Pittsburg rejects sanctuary city status, fears loss of federal funds

- Pittsburg is the latest Bay Area city to pass on declaring sanctuary status, worried about the possible loss of federal funds in retaliation.

The east Contra Costa County city of some 60,000 held a marathon study session Monday evening, the same day Attorney General Jeff Sessions vowed to withhold grants to municipalities that refuse to cooperate with immigration enforcement.

"I am here with hundreds if not thousands of people who are not afraid anymore," declared Arturo Fernandez, among dozens of people who lined up to speak to the Pittsburg city council on the issue.

"This will only encourage persons to come here illegally," said another speaker, opposed to the sanctuary status. 

It was an overflow crowd, with a viewing area and monitor set up outside the council chambers and another a floor below, with Spanish translation.

The session began with police reiterating: they don't ask for documentation, ever.

"Our role is not to enforce immigration laws. We don't intend to start enforcing immigration laws," said Police Chief Brian Addington, while admitting the climate is changing.

"ICE has been in our community and made an arrest just within the past two weeks, and it's the first time that's happened, to our knowledge, in years," he informed the crowd.

Fernandez, a U.C. Berkeley grad student who was born in Mexico but raised in Pittsburg since infancy, has collected a few hundred signatures on a petition urging adoption of a sanctuary resolution.

"If these are our values, if this is a policy that already exists, all we're asking is we codify it," he declared. 

But the council decided to move cautiously, looking at approximately $60 million the city has received in federal funds and grants over the past four years.

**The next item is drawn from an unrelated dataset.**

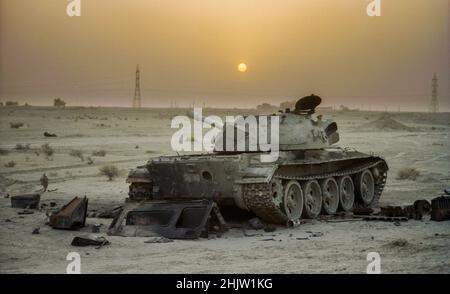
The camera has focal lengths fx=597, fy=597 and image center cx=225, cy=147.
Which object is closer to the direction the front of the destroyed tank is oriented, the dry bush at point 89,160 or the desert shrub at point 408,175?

The money is spent on everything from housing subsidies to street repair, code enforcement to crime fighting, plus keeping a dozen non-profit agencies afloat.

"The short term risk of sanctuary is an immediate loss of funds," said Pittsburg city attorney Ruthann Ziegler, "and the long term risk is unknown.

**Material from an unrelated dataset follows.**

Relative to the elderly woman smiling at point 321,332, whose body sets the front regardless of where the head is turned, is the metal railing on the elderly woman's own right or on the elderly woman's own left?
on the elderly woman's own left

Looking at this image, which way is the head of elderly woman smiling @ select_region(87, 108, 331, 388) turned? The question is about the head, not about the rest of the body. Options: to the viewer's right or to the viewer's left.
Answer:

Around town, the sanctuary issue has people talking.

"If somebody is a criminal or on drugs or whatever, then yes, take them and deport them," restaurant owner Johny Khalilieh told KTVU.

Khalilieh came to the U.S. as a student, earning advanced degrees in mathematics, and becoming a citizen.

He teaches college math, in addition to running his Italian restaurant, and he believes anyone who lives peaceably should be protected.

"We have a diverse culture here in Pittsburg. Everybody watches for each other. And I would hate to see some of my customers disappear," Khalilieh added.

Many in the city hall crowd, though, spoke harshly of the sanctuary concept, as unfair, even undemocratic. 

"This is a distorted mindset and it shows a complete lack of respect for the law," opponent Joey Foster told the council. "This cannot go unchallenged by citizens."

After a marathon four hour session, the council members directed staff to draft a letter of support for sanctuary principles, but shelve the notion of a formal declaration.